Businesses reaping the rewards of plummeting oil prices have been urged to pass on the savings to staff in the form of higher pay by David Cameron.
Asked about the matter on a visit to Washington, the Prime Minister told reporters: "Obviously I want to see companies’ success passed through in terms of wage increases. It has to be done in a way that’s affordable, and in a way that companies can continue to grow.
“Falling oil prices are going to benefit a lot of businesses and a lot of countries, and we want to see those benefits passed through in all the ways they can be," he said.
Profits at UK companies not in the oil or finance business recently surged to a 16-year high. Sectors most likely to benefit from the collapse in oil prices, which have fallen more than 50 per cent since last summer include agriculture, transport, mining, wholesale and retail, according to the ONS.
Consumers have already felt the benefit from falling oil prices at the petrol pumps, where the price of fuel could fall under £1 per litre.

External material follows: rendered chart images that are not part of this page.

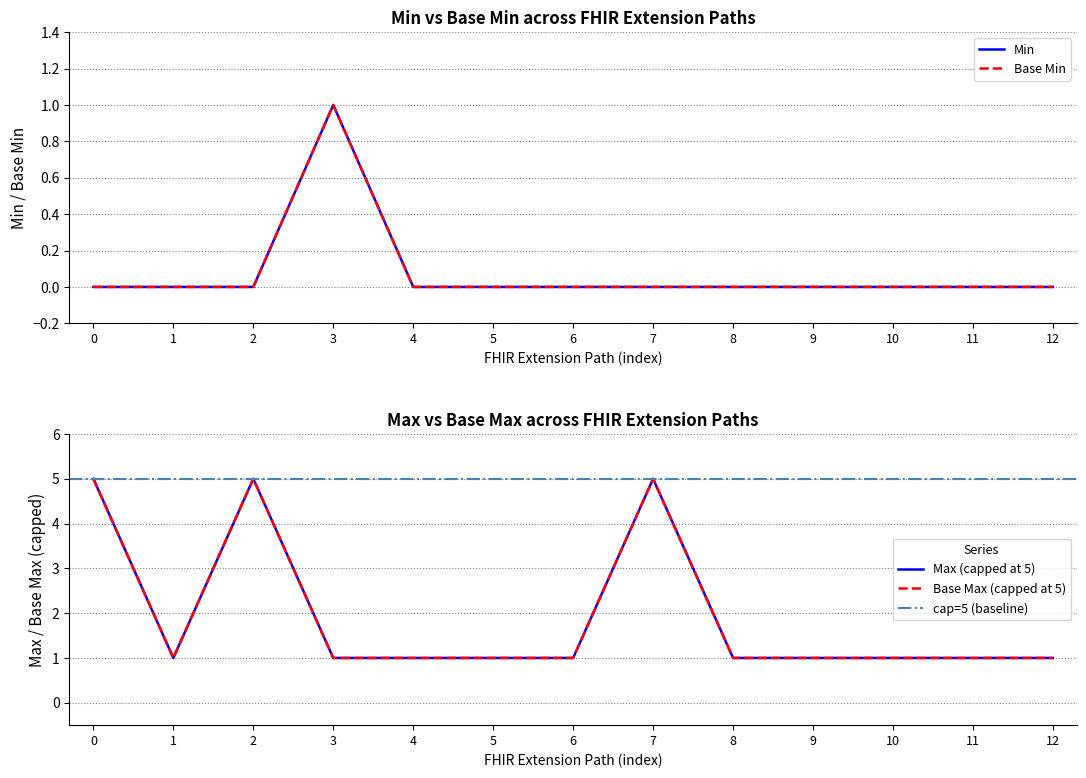

Reading left to right, list all the values displayed in this chart.

Min: 0=0	1=0	2=0	3=1	4=0	5=0	6=0	7=0	8=0	9=0	10=0	11=0	12=0
Base Min: 0=0	1=0	2=0	3=1	4=0	5=0	6=0	7=0	8=0	9=0	10=0	11=0	12=0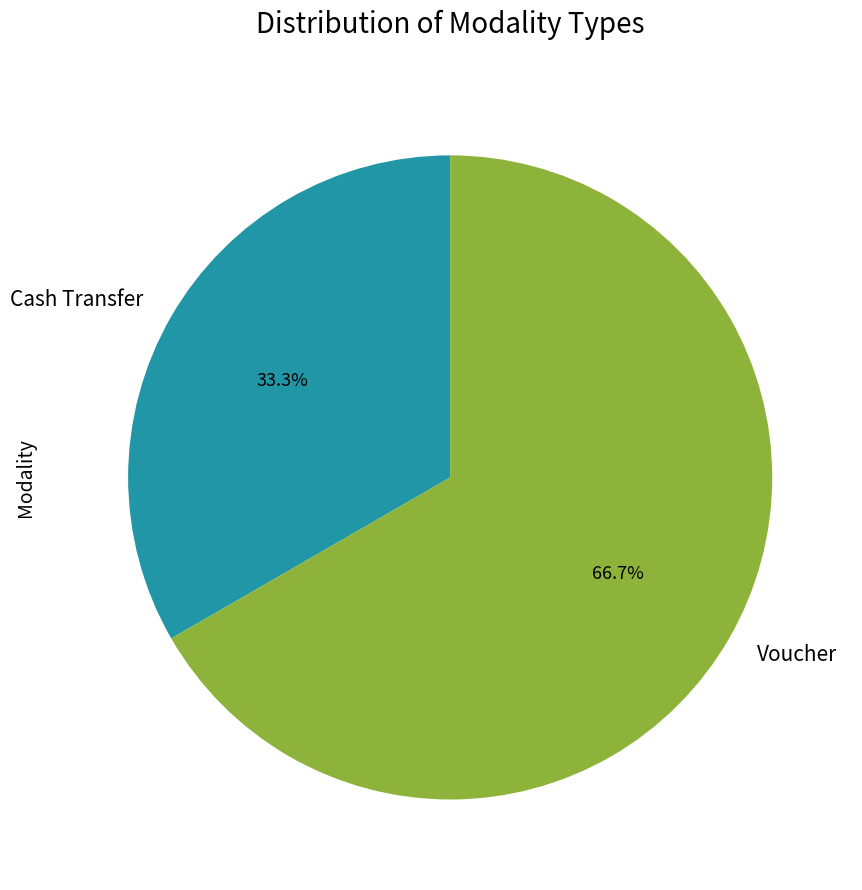

Which category has the smallest portion of the pie?

Cash Transfer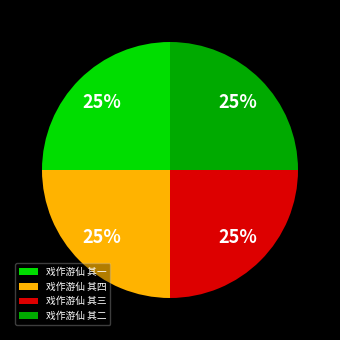

True or false: 戏作游仙 其一 accounts for 25% of the total.

True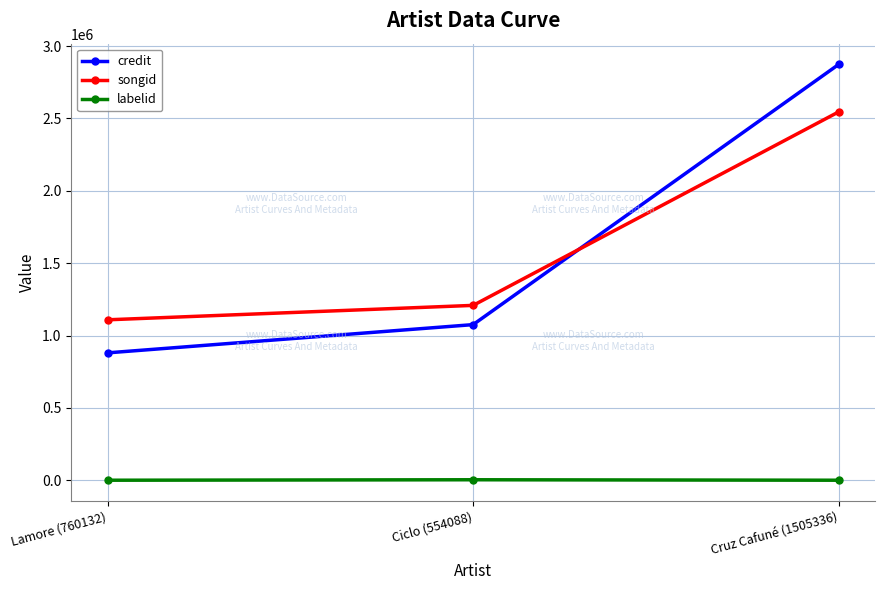

What is the value of the labelid point at the 1st from the left?

-1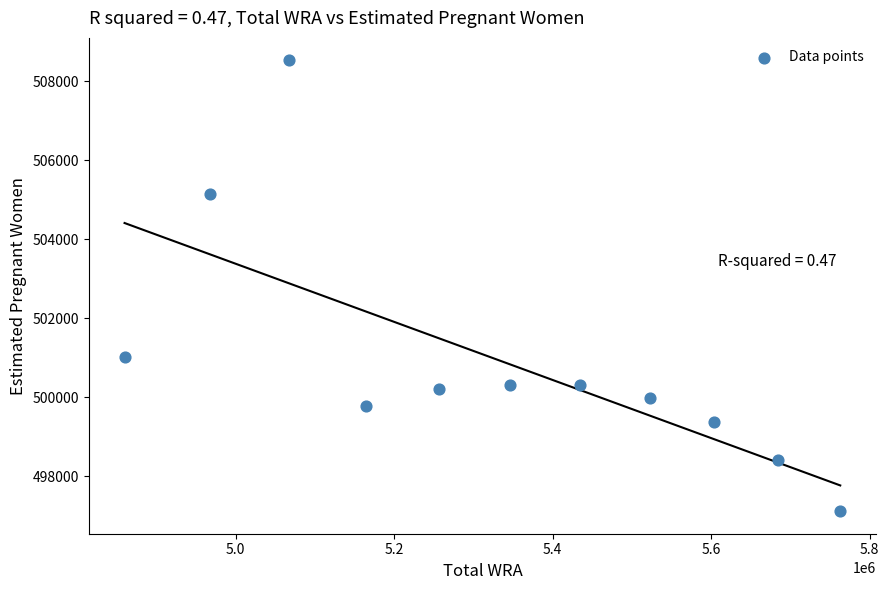

What is the range of Y values (max minus min)?

11408.8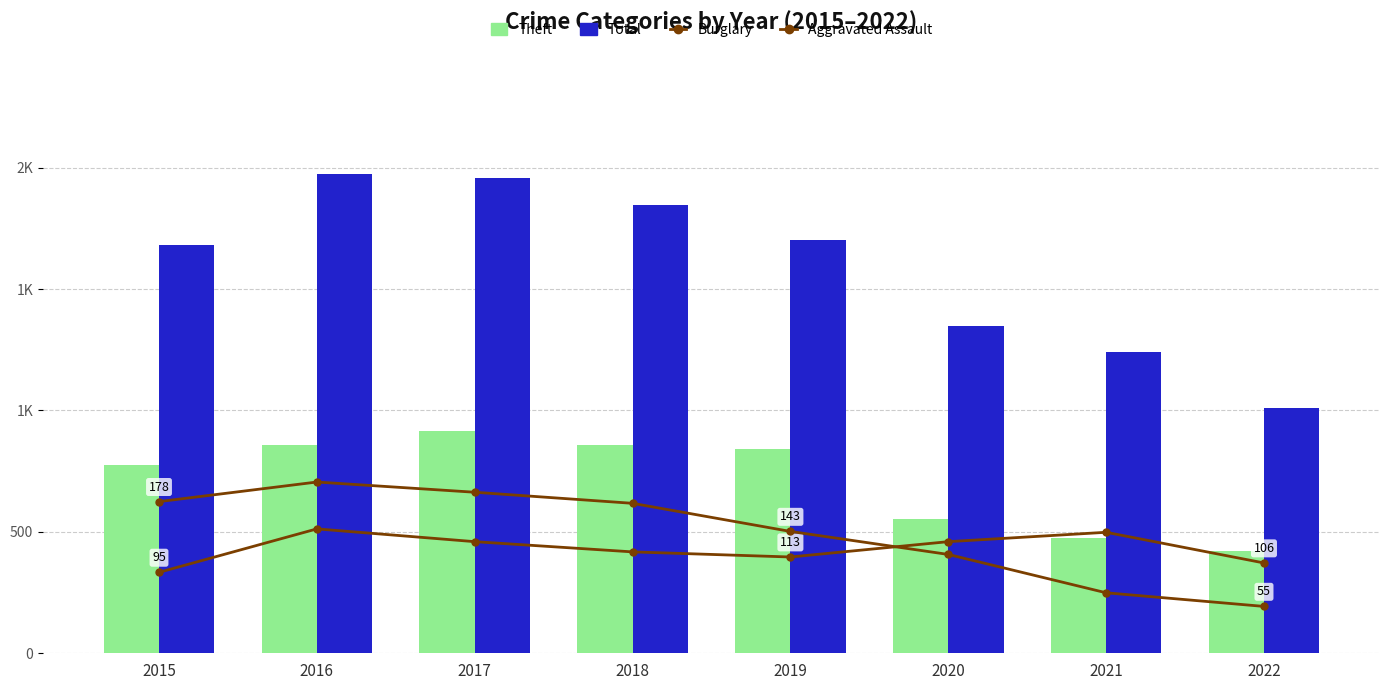

Rank the categories by Theft value from lowest to highest.

2022, 2021, 2020, 2015, 2019, 2018, 2016, 2017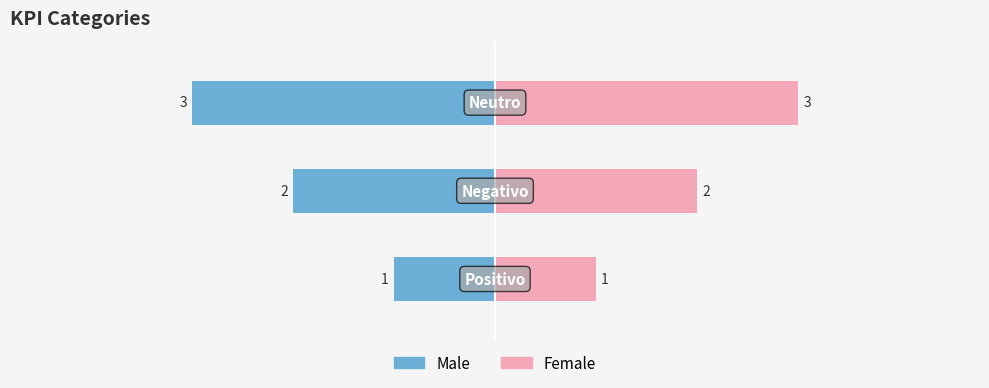

Count the Female values in the range 1 to 3.

3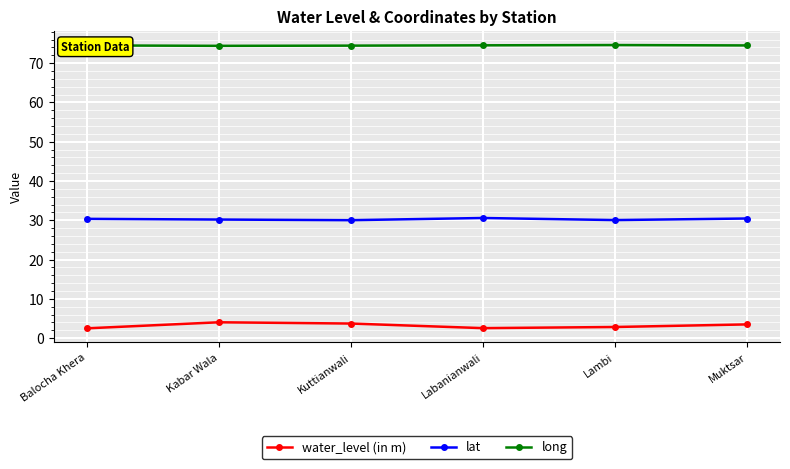

True or false: lat and water_level (in m) intersect in this chart.

False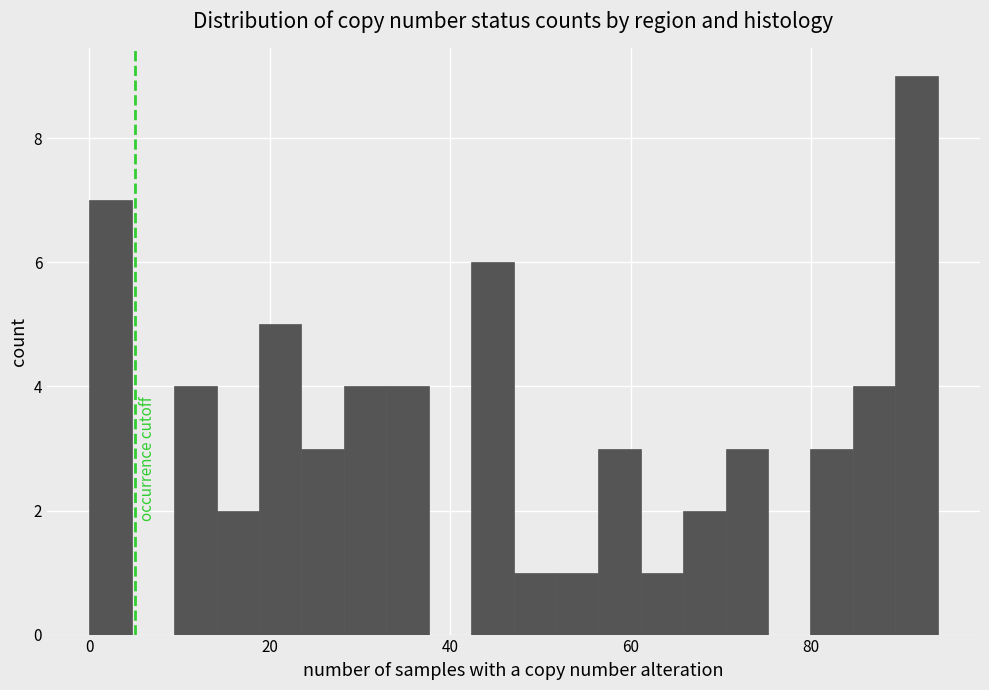

Around what value on the x-axis is the tallest bar? Give the approximate position of its centre, as read against the axis.

92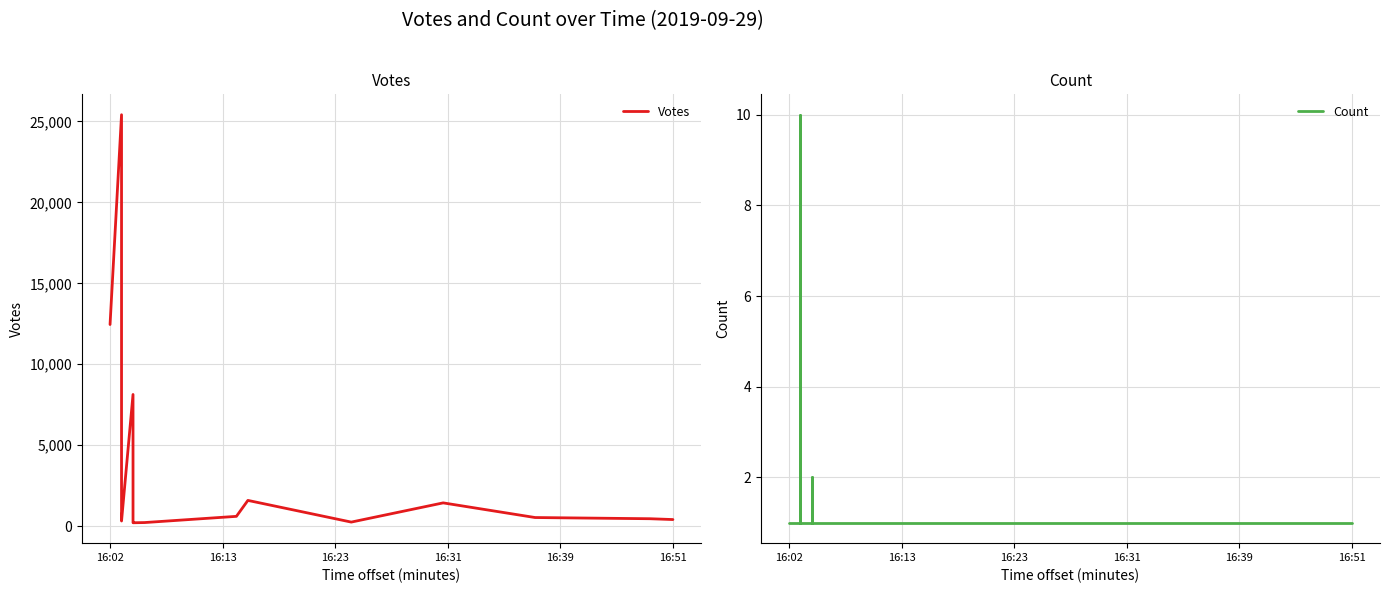

True or false: Votes and Count intersect in this chart.

False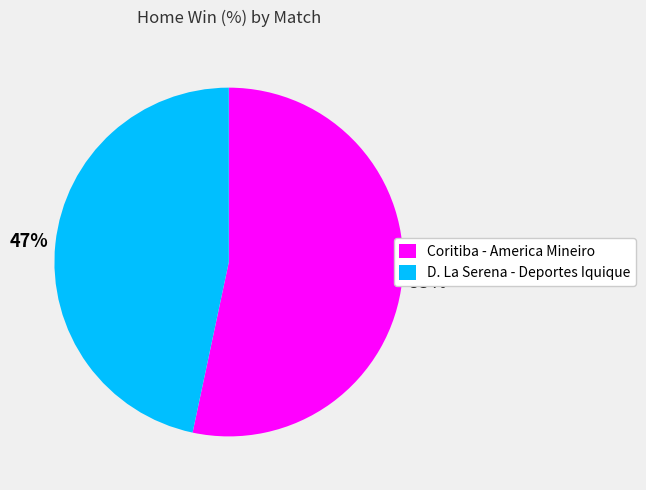

Which category has the smallest portion of the pie?

D. La Serena - Deportes Iquique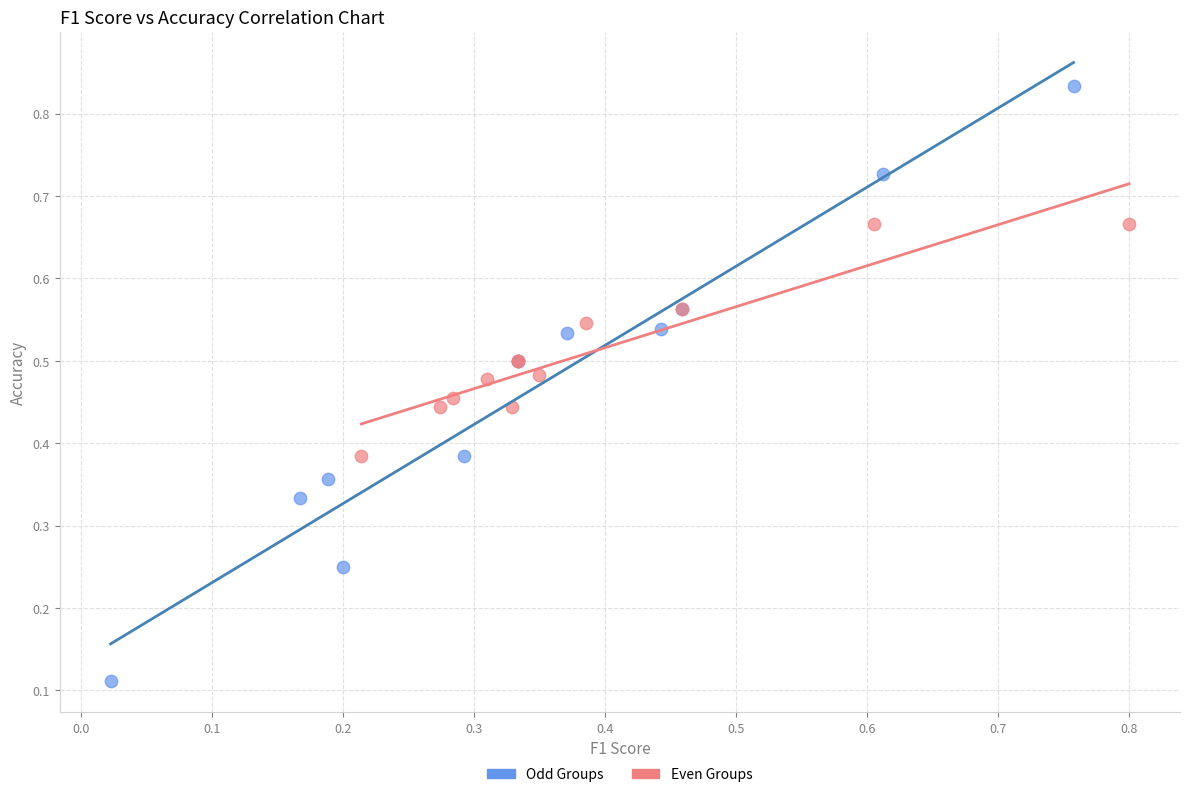

Which series reaches the minimum Y coordinate?

Odd Groups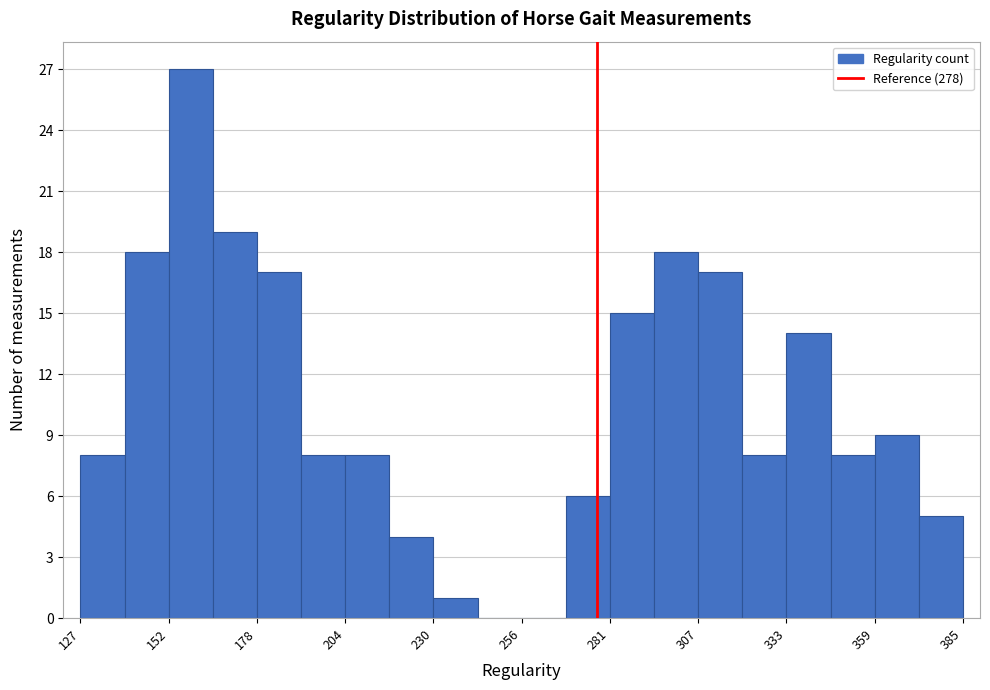

Read against the x-axis, roughly where is the centre of the tallest bar?

160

In stark contrast, the rate of return for UK companies involved in North Sea oil and gas extraction fell to 13.9 per cent in the third quarter of last year, the lowest on record. BP is the latest to take a hit from falling oil prices in the oil industry, shedding 300 jobs at its North Sea oil operations
Cheaper petrol has pushed down inflation easing the burden on people in the face of sluggish wage growth, handing the Conservatives a “political windfall” ahead of the General Election as Labour campaigns on the cost of living crisis since the financial crisis.
Labour leader Ed Miliband slammed Cameron's plea, accusing the Prime Minister of years of “denial, complacency and failure” over the cost of living.
Meanwhile, business groups have said that long-term policies rather than short-term gains from low oil prices are needed to boost wage growth sustainably.